Privacy preserving Machine Learning

Research Mentor: Caiwen Ding

Federated learning (FL) has evolved into an important branch in trustworthy AI and allows multiple clients to jointly train a global machine learning model with their private data. In FL, instead of transferring local raw data, clients can exchange their local training outcomes with a server to obtain an aggregated global model. Although the design of FL addresses some data privacy issues, recent studies show that a third party can infer the client's private training data by using the publicly shared models. Some secure FL solutions tackle the aforementioned problems. However, most of the existing FL solutions require a trusted model aggregator who can learn the local training outcomes from each client.

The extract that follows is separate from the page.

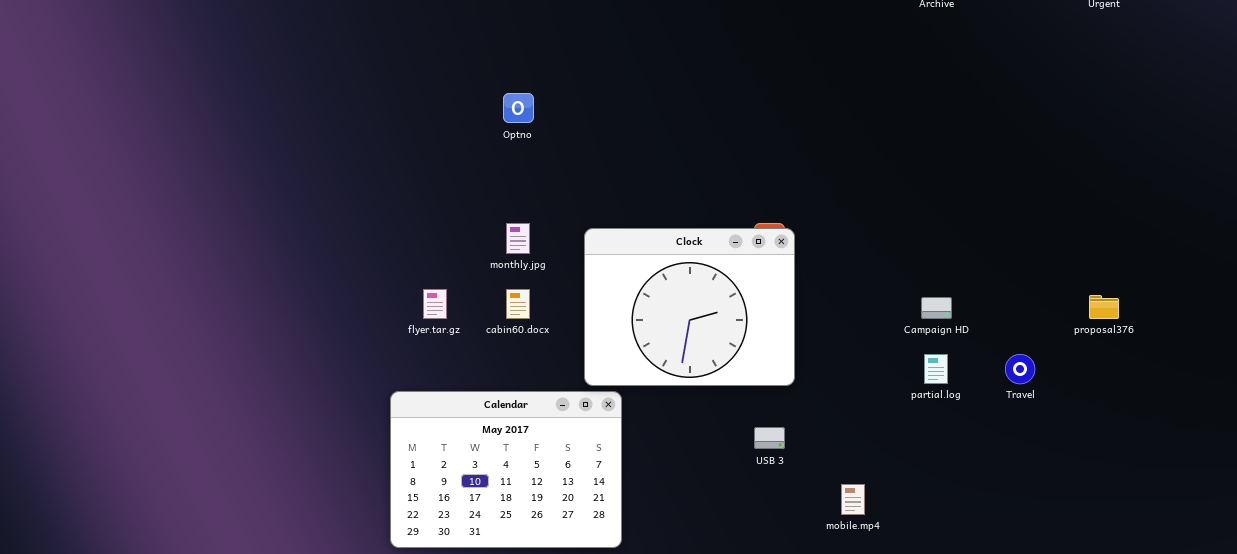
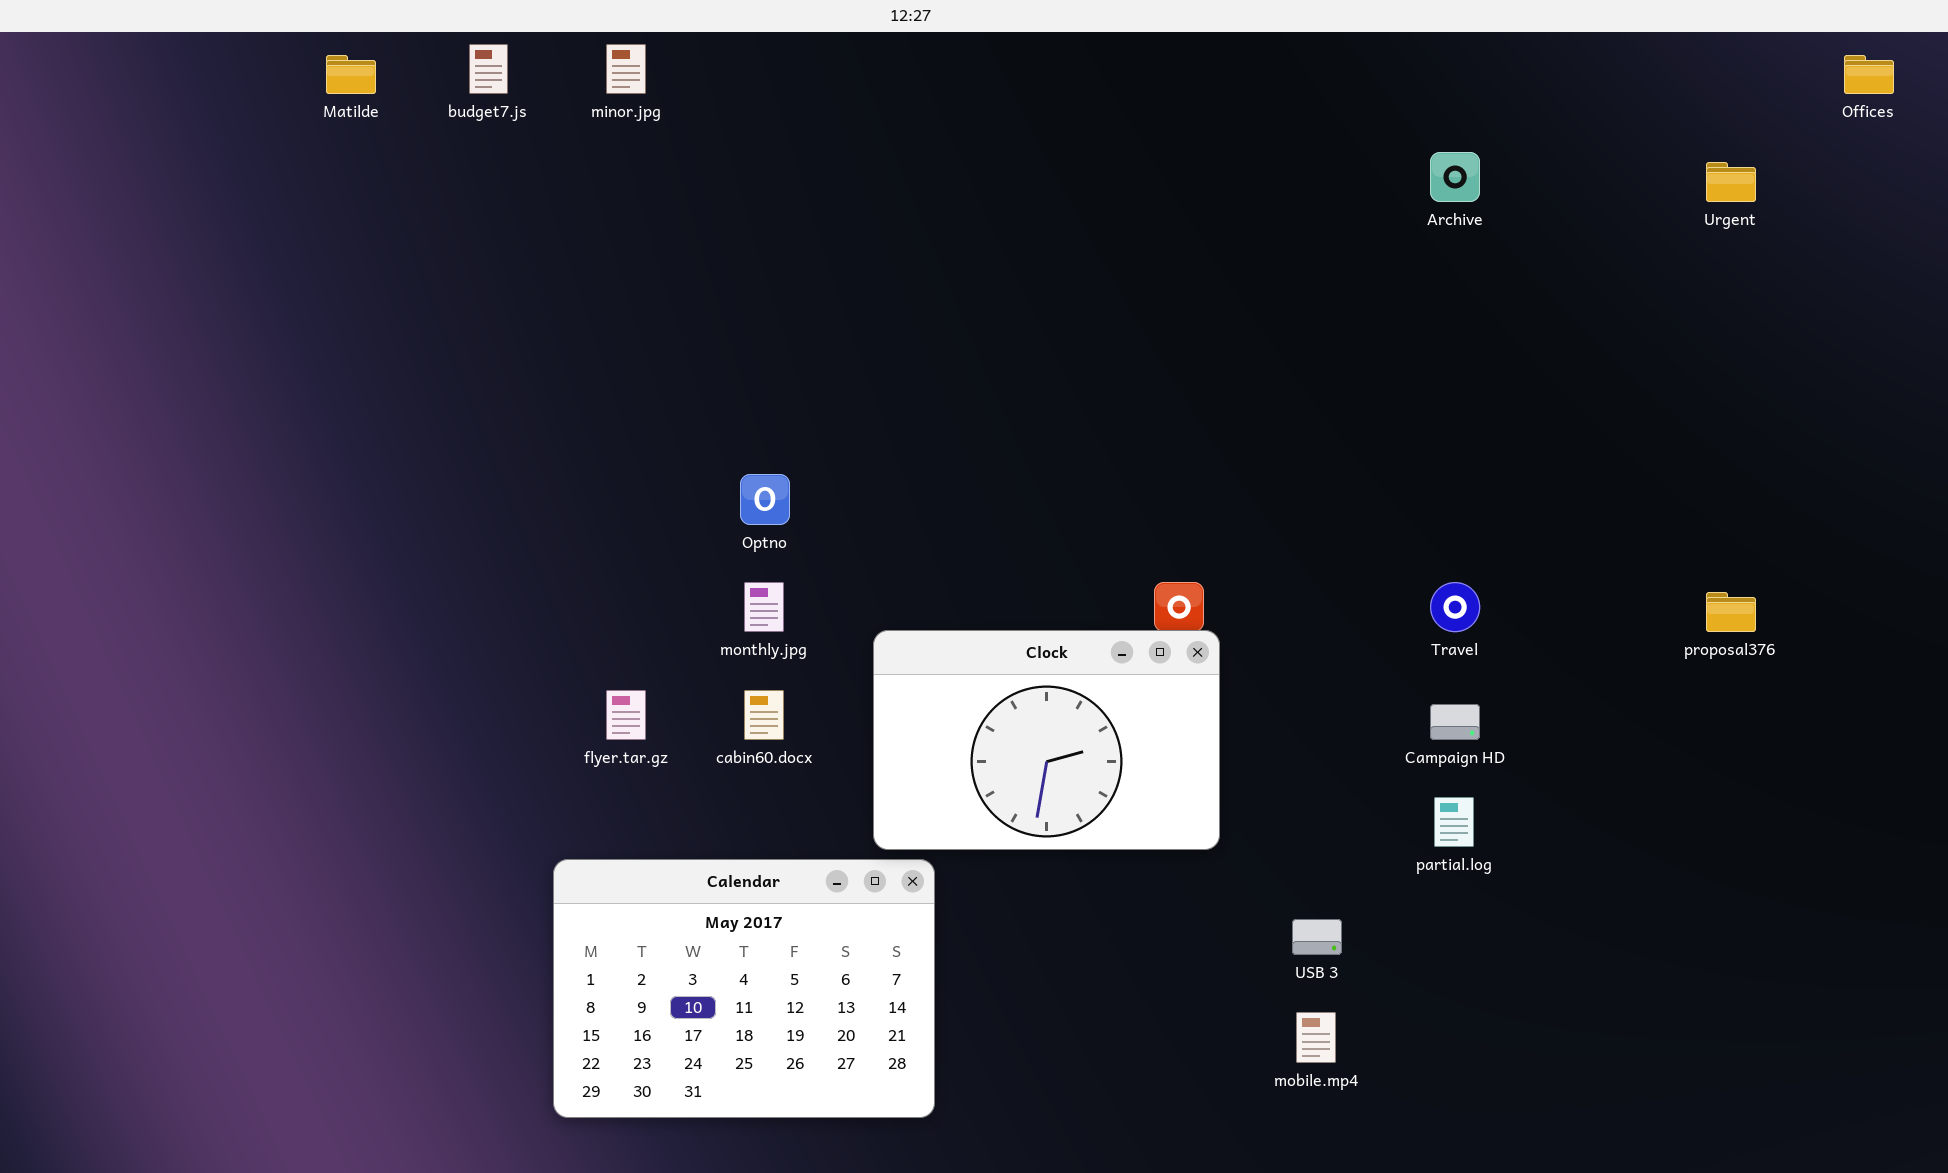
Optno: [503,93,534,123] -> [740,474,790,525], moved
Clock: [584,228,795,386] -> [873,630,1220,850], resized
proposal376: [1089,295,1119,319] -> [1706,592,1756,632], moved
Travel: [1005,354,1035,384] -> [1430,582,1480,632], moved
USB 3: [754,427,785,449] -> [1292,919,1342,955], moved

Other solutions require a large portion of clients to be engaged in each training iteration at the cost of the complexity of the protocol. In this work, we will investigate a secure and highly scalable federated learning framework that (1)eliminates the need for any trusted entity; (2)achieves similar and even better model accuracy compared with secure FL that leverages a trusted aggregator; (3) produces a correct model even when the majority of clients are dropped out from the protocol. To improve the computation and communication performance and scale up our framework to train large scale ML models, especially deep neural network (DNN), we propose an optimization using structure matrix-based compression. This compression optimization integrates with our encryption scheme, and it simultaneously reduces the volume of local updates and weight storage.